North Carolina’s public schools are in the midst of a dropout crisis. Last year, more than 22,000 public school students dropped out of school. Only about 70 percent of our students graduate from high school in four years.

In response to this crisis, the General Assembly has spent millions of taxpayer dollars to fund grant programs that promised to keep more children in school, but mostly failed to deliver.

In 2007, Democratic members of the General Assembly encouraged school systems and organizations to compete for $7 million in grants set aside to support programs that address dropout prevention. In January 2008, the Committee on Dropout Prevention selected 60 groups to receive grants ranging in size from $25,000 to $150,000.

The General Assembly later voted to re-establish the dropout prevention committee and appropriate an additional $15 million. The funds provided additional support to grant recipients, funded applicants that did not receive a grant initially, and supported new grant applicants.

In early 2009, the N.C. Department of Public Instruction appropriated nearly $100,000 in state funds to pay a Raleigh-based consultant to evaluate the grant programs over the next year and a half. The purpose of this evaluation is to determine whether school districts across the state should replicate particular dropout initiatives.

Since February 2008, the John Locke Foundation has conducted three evaluations of the dropout prevention grants. We found that a majority of the dropout prevention grants went to school districts or individual schools that did not have a dropout problem. Most of the grant-funded districts and schools had a higher percentage of graduates and/or lower percentage of dropouts than the state average.

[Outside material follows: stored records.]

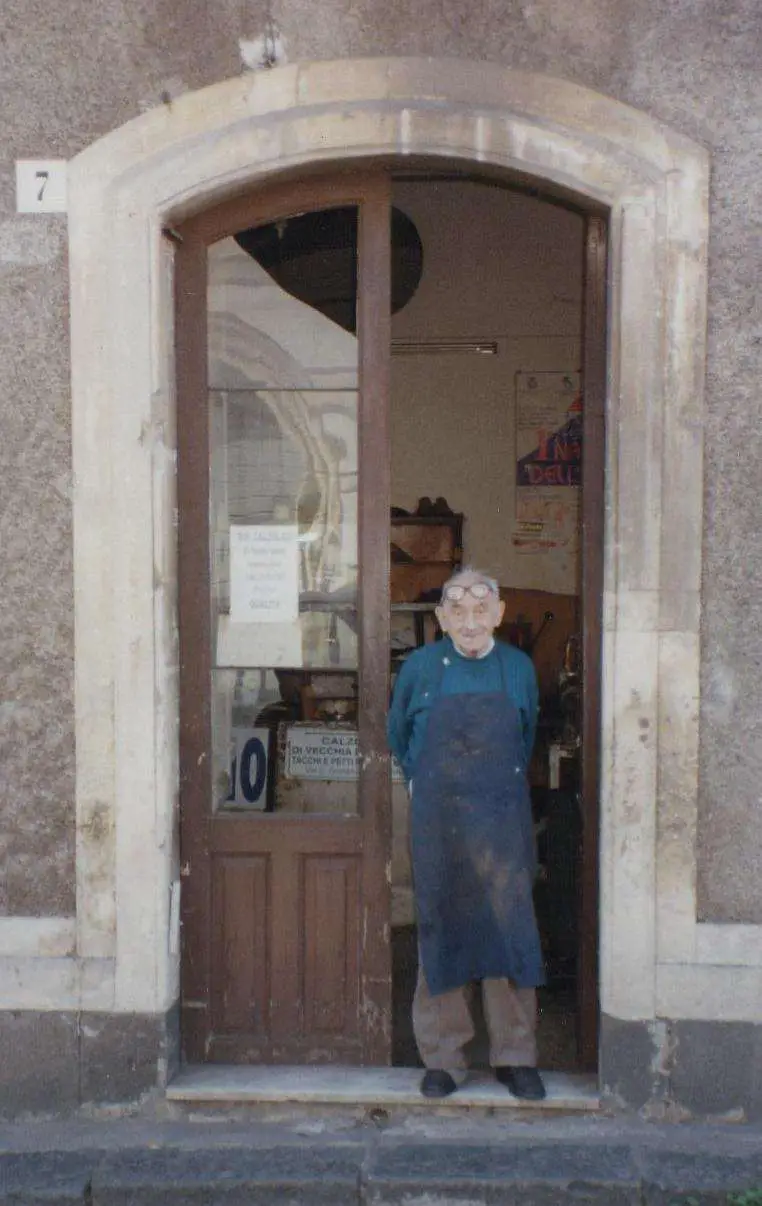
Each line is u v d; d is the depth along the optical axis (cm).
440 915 351
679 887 347
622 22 336
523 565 650
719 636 346
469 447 652
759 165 336
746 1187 321
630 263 338
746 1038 348
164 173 346
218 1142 348
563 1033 420
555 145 338
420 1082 363
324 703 377
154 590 353
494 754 350
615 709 346
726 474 343
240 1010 378
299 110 341
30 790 360
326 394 373
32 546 356
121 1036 359
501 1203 326
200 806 374
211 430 373
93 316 348
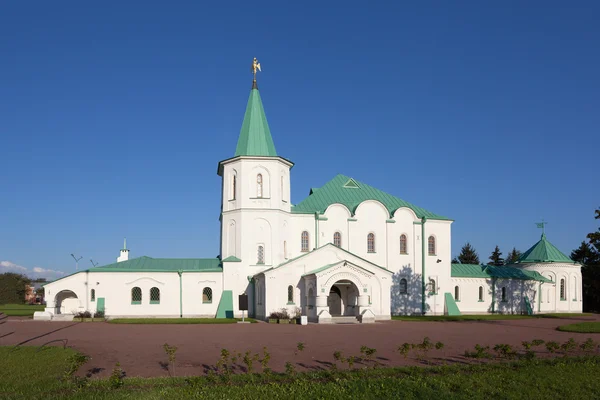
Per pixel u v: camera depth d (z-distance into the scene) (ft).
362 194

Among districts receiving grants last year, 27 of 38 posted a declining graduation rate. Moreover, only 14 of the 100 schools that received services from dropout prevention grant recipients had both substantially lower dropout rates and higher graduation rates.

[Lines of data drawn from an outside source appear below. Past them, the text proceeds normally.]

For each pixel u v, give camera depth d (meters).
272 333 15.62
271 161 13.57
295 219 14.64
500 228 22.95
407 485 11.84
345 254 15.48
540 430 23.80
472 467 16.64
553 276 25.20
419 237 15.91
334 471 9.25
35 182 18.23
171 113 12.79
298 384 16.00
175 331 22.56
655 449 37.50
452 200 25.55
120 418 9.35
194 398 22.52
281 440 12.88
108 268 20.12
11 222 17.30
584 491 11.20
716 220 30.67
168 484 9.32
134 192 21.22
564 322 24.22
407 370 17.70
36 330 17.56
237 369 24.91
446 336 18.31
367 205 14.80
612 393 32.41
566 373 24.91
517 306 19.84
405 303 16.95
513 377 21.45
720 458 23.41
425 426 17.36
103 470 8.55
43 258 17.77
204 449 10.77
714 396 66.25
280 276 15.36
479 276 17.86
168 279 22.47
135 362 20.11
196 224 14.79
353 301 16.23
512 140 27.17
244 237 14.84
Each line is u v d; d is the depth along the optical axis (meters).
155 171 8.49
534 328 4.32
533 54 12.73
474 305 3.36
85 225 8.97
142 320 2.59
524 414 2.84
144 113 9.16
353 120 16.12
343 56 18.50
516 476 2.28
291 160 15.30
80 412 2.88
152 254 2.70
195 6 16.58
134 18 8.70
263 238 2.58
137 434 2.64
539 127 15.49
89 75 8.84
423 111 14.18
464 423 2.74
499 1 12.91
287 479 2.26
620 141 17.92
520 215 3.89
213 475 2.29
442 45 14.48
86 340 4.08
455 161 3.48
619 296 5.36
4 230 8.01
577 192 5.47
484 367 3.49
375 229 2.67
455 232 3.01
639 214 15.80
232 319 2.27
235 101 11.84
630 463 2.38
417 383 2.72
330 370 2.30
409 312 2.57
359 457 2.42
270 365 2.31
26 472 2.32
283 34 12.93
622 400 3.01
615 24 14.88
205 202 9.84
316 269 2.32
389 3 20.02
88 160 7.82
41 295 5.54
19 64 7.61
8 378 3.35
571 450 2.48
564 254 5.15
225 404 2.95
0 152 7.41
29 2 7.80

After taking a closer look at grant recipient expenditures, it is not hard to understand why the programs appeared to have little success. For example, Athens Drive High School in Wake County used its grant funds to send its lead literacy teacher to the University of Kansas to learn “Kansas Strategies,” a literacy program for at-risk children. Of the $38,979 awarded to Athens Drive, expenditures included $1,466.83 for travel, $800 for registration, $4,000 for supplemental materials, and another $1,500 for training materials.

From the 2006-07 to the 2007-08 school year, Athens Drive retained fewer students — the graduation rate decreased by 4 percent, and the dropout rate increased by nearly 1 percent.

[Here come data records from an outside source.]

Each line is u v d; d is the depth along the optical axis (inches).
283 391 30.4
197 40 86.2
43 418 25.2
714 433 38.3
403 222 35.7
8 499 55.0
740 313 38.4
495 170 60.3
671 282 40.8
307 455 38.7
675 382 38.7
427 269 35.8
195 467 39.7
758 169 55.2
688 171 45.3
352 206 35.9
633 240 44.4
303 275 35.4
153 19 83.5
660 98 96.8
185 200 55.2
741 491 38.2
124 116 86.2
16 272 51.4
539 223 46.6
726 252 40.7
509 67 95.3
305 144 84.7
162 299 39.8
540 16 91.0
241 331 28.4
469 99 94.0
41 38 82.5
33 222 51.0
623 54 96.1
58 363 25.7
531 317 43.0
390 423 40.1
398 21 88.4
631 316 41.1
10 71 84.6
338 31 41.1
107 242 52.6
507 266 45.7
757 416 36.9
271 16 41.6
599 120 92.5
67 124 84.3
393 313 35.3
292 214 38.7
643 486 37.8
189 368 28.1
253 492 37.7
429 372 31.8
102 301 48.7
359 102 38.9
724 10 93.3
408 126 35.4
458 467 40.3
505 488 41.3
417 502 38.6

Hayesville High School and Hayesville Middle School in Clay County used their dropout prevention funds to buy $32,500 worth of equipment, including 30 computers, electric notepads, calculators, three smart boards, 19 document readers, and five document cams.

The Avery County Schools spent nearly $45,500 of their $148,474 grant on contract fees to the Advancement Via Individual Determination (AVID) program, spent more than $18,500 on staff development (possibly for the AVID Summer Institute in Atlanta, Ga., for 23 employees), and used almost $13,000 in grant funds for supplies.

In Polk County, the school system’s $100,000-plus grant included more than $3,000 for student meals.

We do not know if grant recipients made even more egregious expenditures than those mentioned above. Many of the 2007 grant recipients did not submit a mandatory progress report, which means that the public does not have access to the programs’ goals and objectives, activities, and budget.

Put simply, the General Assembly spent millions of taxpayer dollars on a dropout prevention program that lacks transparency, oversight, and accountability — and thousands of children continue to drop out school.

Terry Stoops, a former public school teacher, is education policy analyst at the John Locke Foundation.